Julian Zelizer on a resurgent interest in Congress by historians.

WWR_6-20_Draper
 

Preserving the Past

Mad Men Creator Matthew Weiner on Why Don Draper is a Preservationist

Mad Men creator Matthew Weiner talks about his work preserving the past and why Don Draper cares about historic architecture.

B.C. in 3-D: Rise of the MakerBot Printer

Producing and reproducing objects “raises new and old questions about the relationship between the artist and the museum, and about art as intellectual property.”

Memo from the Revolution: Six Things I’ve Learned from Our Institutional Transformation

Thoughts on transforming the museum experience from the always interesting Nina Simon at Museum 2.0.

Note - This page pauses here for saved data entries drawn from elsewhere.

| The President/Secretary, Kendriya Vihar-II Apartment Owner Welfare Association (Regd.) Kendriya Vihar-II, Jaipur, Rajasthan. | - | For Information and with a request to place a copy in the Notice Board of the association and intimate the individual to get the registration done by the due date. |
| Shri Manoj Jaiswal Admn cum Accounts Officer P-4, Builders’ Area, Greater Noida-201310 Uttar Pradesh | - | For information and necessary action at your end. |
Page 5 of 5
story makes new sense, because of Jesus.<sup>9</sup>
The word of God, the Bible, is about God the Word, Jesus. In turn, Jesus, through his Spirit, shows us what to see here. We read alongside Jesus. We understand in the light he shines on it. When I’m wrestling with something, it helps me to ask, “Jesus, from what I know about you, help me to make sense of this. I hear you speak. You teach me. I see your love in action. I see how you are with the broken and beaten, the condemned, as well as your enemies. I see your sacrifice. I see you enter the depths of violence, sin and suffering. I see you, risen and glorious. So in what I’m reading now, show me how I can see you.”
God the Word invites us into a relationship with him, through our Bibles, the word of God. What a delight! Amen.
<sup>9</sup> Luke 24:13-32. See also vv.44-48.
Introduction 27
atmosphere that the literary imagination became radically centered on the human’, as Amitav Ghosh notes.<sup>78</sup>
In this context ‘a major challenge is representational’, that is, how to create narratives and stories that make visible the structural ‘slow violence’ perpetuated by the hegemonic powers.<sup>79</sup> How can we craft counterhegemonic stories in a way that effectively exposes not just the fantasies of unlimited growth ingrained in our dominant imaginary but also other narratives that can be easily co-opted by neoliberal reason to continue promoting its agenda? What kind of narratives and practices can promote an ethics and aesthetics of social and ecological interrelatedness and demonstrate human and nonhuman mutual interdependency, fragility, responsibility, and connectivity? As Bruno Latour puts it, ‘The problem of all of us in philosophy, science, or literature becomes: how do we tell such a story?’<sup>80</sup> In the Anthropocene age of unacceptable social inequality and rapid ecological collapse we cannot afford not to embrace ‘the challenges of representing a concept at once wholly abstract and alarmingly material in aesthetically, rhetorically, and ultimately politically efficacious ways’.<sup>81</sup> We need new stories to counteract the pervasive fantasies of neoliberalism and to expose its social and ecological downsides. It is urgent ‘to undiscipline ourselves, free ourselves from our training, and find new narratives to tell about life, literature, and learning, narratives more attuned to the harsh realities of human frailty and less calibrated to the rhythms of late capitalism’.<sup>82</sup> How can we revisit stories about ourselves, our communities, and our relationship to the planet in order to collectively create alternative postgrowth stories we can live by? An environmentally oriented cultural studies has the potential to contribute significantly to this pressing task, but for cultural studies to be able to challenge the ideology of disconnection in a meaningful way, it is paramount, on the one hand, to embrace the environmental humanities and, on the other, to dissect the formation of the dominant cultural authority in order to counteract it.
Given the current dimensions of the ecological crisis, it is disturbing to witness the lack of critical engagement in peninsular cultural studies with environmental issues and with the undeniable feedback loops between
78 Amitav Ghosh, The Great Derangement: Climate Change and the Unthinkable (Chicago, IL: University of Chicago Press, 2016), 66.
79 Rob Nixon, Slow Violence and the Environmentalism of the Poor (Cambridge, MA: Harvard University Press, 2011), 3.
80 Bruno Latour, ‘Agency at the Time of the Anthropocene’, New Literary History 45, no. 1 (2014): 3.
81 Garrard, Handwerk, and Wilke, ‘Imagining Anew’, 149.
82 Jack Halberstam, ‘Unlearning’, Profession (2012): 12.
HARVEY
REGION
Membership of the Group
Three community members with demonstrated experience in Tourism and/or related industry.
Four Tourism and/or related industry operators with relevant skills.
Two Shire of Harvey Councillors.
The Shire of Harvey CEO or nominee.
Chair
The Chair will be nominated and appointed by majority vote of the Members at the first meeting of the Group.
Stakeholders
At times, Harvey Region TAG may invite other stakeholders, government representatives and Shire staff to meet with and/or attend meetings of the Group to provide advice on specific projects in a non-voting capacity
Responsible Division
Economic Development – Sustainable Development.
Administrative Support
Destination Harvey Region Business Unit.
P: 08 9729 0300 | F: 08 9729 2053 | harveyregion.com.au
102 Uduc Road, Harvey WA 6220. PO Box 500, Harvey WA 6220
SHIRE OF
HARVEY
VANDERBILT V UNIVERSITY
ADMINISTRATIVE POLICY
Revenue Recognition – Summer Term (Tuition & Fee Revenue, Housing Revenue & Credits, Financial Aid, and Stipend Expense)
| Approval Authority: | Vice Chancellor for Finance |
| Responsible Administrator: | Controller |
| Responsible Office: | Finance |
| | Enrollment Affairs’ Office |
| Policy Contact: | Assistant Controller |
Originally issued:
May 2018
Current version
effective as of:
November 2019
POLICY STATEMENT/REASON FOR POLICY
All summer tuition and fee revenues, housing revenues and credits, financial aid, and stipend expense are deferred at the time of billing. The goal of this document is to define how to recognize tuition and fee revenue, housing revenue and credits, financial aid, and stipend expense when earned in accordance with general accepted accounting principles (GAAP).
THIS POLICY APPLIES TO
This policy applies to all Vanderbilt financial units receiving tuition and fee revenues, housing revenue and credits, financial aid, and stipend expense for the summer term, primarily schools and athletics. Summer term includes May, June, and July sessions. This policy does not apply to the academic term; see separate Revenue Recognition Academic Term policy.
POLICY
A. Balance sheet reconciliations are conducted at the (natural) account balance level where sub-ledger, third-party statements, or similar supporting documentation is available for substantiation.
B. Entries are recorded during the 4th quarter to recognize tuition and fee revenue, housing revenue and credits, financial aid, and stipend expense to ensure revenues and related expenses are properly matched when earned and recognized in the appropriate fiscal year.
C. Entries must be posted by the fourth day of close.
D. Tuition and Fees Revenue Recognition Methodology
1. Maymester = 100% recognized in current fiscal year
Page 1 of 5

History in the Digital Age

Digital Workflow for Historians

Michael Hattem, one of the early Americanists at the Junto, talks about “workflow and the tools that I use which allow the work to flow.”

An Unusable Past?

Ben Alpers at US Intellectual History blog notes several distinct recent writings that “suggest that the past may no longer provide us with a useful guide to the future.” He asks, “Is this coincidence mere coincidence, or does it point to something broader about our cultural and intellectual moment?” and gets several long responses in the comments section.

Defending the Humanities

The Heart of the Matter

The long-awaited report by the American Academy of Arts and Sciences’ Commission on the Humanities and Social Sciences, The Heart of the Matter, asks for national attention to flagging public interest in the humanities and social sciences. Colleen Flaherty offers additional coverage of the report for Inside Higher Ed, citing AHA Executive Director James Grossman, who argues that the report succeeded in “making the critical point that the humanities aren’t at odds with career-oriented education, but rather underpin them.”

Fun and Off-beat

World Map with Place Names Swapped Out for Their Original Meanings

The visual “reveals the etymological roots, or original meanings, of the familiar terms on today’s maps.”

A Visual Guide to Every Single Learning Theory

From Montessori to Dewey to Skinner, how different theories connect and intersect, or don’t.

Finding Mr. Right: A 1950s Guide to Dating

A series of bad dates caused by “demanding” women.